- [Selected extract]:

** begin **

I want to use the Python hash()
function to get integer hashes from objects. But built-in hash()
can give negative values, and I want only positive. And I want it to work sensibly on both 32-bit and 64-bit platforms.
I.e. on 32-bit Python, hash()
can return an integer in the range -2**31
to 2**31 - 1
.
On 64-bit systems, hash()
can return an integer in the range -2**63
to 2**63 - 1
.
But I want a hash in the range 0
to 2**32-1
on 32-bit systems, and 0
to 2**64-1
on 64-bit systems.
What is the best way to convert the hash value to its equivalent positive value within the range of the 32- or 64-bit target platform?
(Context: I'm trying to make a new random.Random
style class. According to the random.Random.seed()
docs, the seed "optional argument x can be any hashable object." So I'd like to duplicate that functionality, except that my seed algorithm can't handle negative integer values, only positive.)
To support platforms with signed and unsigned hash()
, you could use
hash(x) % 2**sys.hash_info.width
This will use the actual hash width as reported by Python rather than a guess from what Python deems to be the maximum size of a list on the platform. The %
operation will map negative numbers to positive numbers, e.g. -1
will become 2**sys.hash_info.width - 1
.
Note that if x
is a positive integer close to 0, hash(x)
is the identity function, i.e. it just passes through the value. In general, on 64-bit with Python 3.6, it seems to compute
(abs(x) % m) * (-1 if x<0 else 1)
with m=2**61-1
, the 9th Mersenne prime. This can be problematic in some applications, e.g. filling a hash table with 1000 entries with values x = int(time_YYYMMDDhhmm)
would result into a higher density of items at indices 0 to 359 than for 400 to 959 (and zero density in any range k*100+60
to k*100 + 99
).

** end **

- [Extracted data]:
** begin **

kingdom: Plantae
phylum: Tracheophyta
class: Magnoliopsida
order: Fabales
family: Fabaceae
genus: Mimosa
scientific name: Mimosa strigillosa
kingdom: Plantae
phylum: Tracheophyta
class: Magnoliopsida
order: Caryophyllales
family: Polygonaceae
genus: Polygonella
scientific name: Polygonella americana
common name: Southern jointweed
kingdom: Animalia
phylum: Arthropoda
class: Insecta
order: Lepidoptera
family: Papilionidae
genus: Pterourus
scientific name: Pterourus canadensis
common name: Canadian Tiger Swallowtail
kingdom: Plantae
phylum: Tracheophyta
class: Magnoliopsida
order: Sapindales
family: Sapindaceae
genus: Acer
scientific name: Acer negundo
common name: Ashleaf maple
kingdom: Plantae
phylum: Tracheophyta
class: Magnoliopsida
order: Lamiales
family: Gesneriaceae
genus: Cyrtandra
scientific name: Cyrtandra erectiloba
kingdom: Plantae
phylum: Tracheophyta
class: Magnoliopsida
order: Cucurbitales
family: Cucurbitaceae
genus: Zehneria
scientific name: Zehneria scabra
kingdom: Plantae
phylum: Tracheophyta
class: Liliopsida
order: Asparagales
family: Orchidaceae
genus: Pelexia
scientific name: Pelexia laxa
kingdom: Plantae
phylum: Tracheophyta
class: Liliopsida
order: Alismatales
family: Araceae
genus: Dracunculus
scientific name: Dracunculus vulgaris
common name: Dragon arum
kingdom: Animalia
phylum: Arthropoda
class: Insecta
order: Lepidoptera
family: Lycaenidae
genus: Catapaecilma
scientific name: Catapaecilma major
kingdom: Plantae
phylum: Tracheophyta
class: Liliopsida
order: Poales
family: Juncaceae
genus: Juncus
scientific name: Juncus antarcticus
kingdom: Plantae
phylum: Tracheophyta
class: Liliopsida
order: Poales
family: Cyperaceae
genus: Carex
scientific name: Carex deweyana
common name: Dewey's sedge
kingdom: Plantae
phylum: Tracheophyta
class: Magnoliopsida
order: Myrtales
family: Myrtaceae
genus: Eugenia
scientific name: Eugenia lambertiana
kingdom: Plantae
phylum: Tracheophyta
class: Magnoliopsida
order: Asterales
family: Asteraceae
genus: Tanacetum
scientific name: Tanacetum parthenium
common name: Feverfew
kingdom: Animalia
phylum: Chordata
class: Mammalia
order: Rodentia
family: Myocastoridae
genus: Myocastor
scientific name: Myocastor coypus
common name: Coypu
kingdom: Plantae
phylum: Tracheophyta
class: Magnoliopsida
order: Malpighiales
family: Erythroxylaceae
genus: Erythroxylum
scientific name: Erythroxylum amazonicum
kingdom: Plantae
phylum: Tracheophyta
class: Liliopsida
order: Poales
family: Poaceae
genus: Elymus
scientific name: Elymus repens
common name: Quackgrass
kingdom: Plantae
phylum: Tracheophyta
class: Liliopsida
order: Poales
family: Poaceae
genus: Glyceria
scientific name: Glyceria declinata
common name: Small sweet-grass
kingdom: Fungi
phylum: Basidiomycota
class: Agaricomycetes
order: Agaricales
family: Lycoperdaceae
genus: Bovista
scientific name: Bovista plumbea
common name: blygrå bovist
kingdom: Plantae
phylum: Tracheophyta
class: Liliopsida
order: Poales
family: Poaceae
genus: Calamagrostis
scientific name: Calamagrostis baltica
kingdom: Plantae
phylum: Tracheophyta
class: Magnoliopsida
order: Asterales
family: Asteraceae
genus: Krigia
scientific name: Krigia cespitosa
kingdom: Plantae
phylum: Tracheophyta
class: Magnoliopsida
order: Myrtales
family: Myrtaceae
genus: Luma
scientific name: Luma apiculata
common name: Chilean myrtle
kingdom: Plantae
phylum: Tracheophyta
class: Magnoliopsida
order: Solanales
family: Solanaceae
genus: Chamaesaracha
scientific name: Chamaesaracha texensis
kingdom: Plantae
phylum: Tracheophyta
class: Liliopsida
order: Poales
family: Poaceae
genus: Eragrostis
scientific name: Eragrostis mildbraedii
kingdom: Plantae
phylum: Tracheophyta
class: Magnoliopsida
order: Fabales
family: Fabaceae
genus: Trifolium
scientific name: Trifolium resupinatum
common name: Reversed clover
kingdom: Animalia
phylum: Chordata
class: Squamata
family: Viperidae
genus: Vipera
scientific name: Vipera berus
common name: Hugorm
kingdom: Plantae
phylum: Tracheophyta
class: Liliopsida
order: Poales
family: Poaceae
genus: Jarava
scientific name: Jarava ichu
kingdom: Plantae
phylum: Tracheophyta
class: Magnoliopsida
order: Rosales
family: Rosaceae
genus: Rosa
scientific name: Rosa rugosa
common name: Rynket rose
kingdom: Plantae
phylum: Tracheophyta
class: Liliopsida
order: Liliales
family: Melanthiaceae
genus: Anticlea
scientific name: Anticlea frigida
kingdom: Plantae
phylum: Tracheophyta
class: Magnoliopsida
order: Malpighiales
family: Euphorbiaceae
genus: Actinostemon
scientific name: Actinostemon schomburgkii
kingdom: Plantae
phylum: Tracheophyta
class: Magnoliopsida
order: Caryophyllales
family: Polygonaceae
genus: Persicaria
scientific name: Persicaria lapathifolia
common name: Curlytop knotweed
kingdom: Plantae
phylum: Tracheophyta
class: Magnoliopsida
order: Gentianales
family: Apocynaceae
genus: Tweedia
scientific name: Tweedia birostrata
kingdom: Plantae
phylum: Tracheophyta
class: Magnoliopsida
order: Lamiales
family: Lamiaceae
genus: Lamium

** end **

- [Direction A]:
Answer these questions from the thread on positive hash values:
(i) On 32-bit Python, what range of integers can hash() return?
(ii) Which expression does the reply propose for supporting platforms with signed and unsigned hash()?
(iii) What value of m is given, and how does the thread describe that number?
- [Direction B]:
Quote the listing from its first line through the line that contains "common name: Feverfew", including both.

- [Result A]:
(i) From -2**31 to 2**31 - 1.
(ii) hash(x) % 2**sys.hash_info.width
(iii) m=2**61-1, the 9th Mersenne prime.

- [Result B]:
kingdom: Plantae
phylum: Tracheophyta
class: Magnoliopsida
order: Fabales
family: Fabaceae
genus: Mimosa
scientific name: Mimosa strigillosa
kingdom: Plantae
phylum: Tracheophyta
class: Magnoliopsida
order: Caryophyllales
family: Polygonaceae
genus: Polygonella
scientific name: Polygonella americana
common name: Southern jointweed
kingdom: Animalia
phylum: Arthropoda
class: Insecta
order: Lepidoptera
family: Papilionidae
genus: Pterourus
scientific name: Pterourus canadensis
common name: Canadian Tiger Swallowtail
kingdom: Plantae
phylum: Tracheophyta
class: Magnoliopsida
order: Sapindales
family: Sapindaceae
genus: Acer
scientific name: Acer negundo
common name: Ashleaf maple
kingdom: Plantae
phylum: Tracheophyta
class: Magnoliopsida
order: Lamiales
family: Gesneriaceae
genus: Cyrtandra
scientific name: Cyrtandra erectiloba
kingdom: Plantae
phylum: Tracheophyta
class: Magnoliopsida
order: Cucurbitales
family: Cucurbitaceae
genus: Zehneria
scientific name: Zehneria scabra
kingdom: Plantae
phylum: Tracheophyta
class: Liliopsida
order: Asparagales
family: Orchidaceae
genus: Pelexia
scientific name: Pelexia laxa
kingdom: Plantae
phylum: Tracheophyta
class: Liliopsida
order: Alismatales
family: Araceae
genus: Dracunculus
scientific name: Dracunculus vulgaris
common name: Dragon arum
kingdom: Animalia
phylum: Arthropoda
class: Insecta
order: Lepidoptera
family: Lycaenidae
genus: Catapaecilma
scientific name: Catapaecilma major
kingdom: Plantae
phylum: Tracheophyta
class: Liliopsida
order: Poales
family: Juncaceae
genus: Juncus
scientific name: Juncus antarcticus
kingdom: Plantae
phylum: Tracheophyta
class: Liliopsida
order: Poales
family: Cyperaceae
genus: Carex
scientific name: Carex deweyana
common name: Dewey's sedge
kingdom: Plantae
phylum: Tracheophyta
class: Magnoliopsida
order: Myrtales
family: Myrtaceae
genus: Eugenia
scientific name: Eugenia lambertiana
kingdom: Plantae
phylum: Tracheophyta
class: Magnoliopsida
order: Asterales
family: Asteraceae
genus: Tanacetum
scientific name: Tanacetum parthenium
common name: Feverfew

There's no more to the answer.